## Texto del ejercicio
----

Investigación

Investigan las cajas de seguridad de la esposa de Adorni: rastrean el origen de sus fondos

El fiscal Gerardo Pollicita ordenó al Banco Galicia entregar registros de ingresos, cámaras de seguridad y nóminas de autorizados de las cuentas de Bettina Angeletti. Buscan determinar si los lujosos viajes familiares al Caribe coinciden con los ingresos declarados por el funcionario.

La investigación por presunto enriquecimiento ilícito que rodea al jefe de Gabinete, Manuel Adorni, ha tomado un impulso decisivo en los tribunales de Comodoro Py. En una medida que busca perforar el hermetismo de los activos familiares, el fiscal Gerardo Pollicita puso el foco sobre dos cajas de seguridad a nombre de Bettina Angeletti, esposa del funcionario. El requerimiento enviado al Banco Galicia no es un simple trámite burocrático; la justicia exige el detalle quirúrgico de cada ingreso y egreso desde enero de 2022, incluyendo planillas de identidad, horarios exactos y, fundamentalmente, el registro fílmico de las cámaras de seguridad que custodian el acceso a los valores.

----

## Listado de datos

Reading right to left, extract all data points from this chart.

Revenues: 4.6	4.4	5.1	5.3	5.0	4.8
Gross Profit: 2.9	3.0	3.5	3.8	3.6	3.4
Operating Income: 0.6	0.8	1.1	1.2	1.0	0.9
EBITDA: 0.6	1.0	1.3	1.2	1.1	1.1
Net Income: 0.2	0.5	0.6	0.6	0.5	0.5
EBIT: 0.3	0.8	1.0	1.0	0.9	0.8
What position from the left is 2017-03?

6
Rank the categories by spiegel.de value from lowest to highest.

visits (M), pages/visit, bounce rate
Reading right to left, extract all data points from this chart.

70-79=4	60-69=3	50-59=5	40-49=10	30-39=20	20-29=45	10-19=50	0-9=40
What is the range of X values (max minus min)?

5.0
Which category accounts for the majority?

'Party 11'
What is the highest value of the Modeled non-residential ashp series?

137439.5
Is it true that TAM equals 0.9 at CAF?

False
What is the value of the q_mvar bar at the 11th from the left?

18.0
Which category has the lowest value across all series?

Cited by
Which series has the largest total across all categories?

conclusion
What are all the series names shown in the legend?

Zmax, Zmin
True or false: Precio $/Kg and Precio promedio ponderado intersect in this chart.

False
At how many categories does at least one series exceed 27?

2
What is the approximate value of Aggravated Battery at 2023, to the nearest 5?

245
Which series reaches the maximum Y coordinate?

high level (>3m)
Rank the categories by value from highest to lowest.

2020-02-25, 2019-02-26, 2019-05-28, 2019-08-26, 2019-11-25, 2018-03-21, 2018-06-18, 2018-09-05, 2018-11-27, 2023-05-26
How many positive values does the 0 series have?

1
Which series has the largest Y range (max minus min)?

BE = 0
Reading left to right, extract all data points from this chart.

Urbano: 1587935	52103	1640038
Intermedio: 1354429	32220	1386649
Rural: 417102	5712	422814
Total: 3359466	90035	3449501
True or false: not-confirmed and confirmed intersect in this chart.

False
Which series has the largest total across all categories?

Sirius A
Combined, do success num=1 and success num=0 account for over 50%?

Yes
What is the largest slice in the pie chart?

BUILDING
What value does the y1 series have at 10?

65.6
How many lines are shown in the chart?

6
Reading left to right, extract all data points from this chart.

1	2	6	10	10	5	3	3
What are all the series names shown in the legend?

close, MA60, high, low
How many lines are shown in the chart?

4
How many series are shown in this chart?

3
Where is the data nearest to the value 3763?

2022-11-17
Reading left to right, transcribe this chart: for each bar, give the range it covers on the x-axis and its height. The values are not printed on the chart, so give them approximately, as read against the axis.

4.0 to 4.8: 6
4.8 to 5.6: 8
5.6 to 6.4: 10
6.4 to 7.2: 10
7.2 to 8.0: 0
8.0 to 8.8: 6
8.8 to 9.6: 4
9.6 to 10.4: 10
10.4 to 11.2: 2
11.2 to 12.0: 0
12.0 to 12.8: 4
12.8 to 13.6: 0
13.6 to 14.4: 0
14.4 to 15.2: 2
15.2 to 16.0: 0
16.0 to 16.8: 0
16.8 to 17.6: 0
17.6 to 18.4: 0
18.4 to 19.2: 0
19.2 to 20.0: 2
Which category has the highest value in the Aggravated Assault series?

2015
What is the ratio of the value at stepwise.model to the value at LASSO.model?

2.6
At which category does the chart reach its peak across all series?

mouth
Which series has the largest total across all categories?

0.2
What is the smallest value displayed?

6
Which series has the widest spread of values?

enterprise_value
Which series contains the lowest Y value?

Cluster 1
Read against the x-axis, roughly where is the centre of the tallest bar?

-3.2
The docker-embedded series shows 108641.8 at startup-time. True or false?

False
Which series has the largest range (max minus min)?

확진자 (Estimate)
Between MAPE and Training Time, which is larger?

----

## Consigna 1
En la noticia sobre Adorni, ¿desde qué fecha pide la justicia el detalle de cada ingreso y egreso?
## Consigna 2
Copia de la noticia sobre Adorni todo lo que va desde "La investigación por" hasta "a los valores.", sin cambiar nada.

## Respuesta 1
Desde enero de 2022.

## Respuesta 2
La investigación por presunto enriquecimiento ilícito que rodea al jefe de Gabinete, Manuel Adorni, ha tomado un impulso decisivo en los tribunales de Comodoro Py. En una medida que busca perforar el hermetismo de los activos familiares, el fiscal Gerardo Pollicita puso el foco sobre dos cajas de seguridad a nombre de Bettina Angeletti, esposa del funcionario. El requerimiento enviado al Banco Galicia no es un simple trámite burocrático; la justicia exige el detalle quirúrgico de cada ingreso y egreso desde enero de 2022, incluyendo planillas de identidad, horarios exactos y, fundamentalmente, el registro fílmico de las cámaras de seguridad que custodian el acceso a los valores.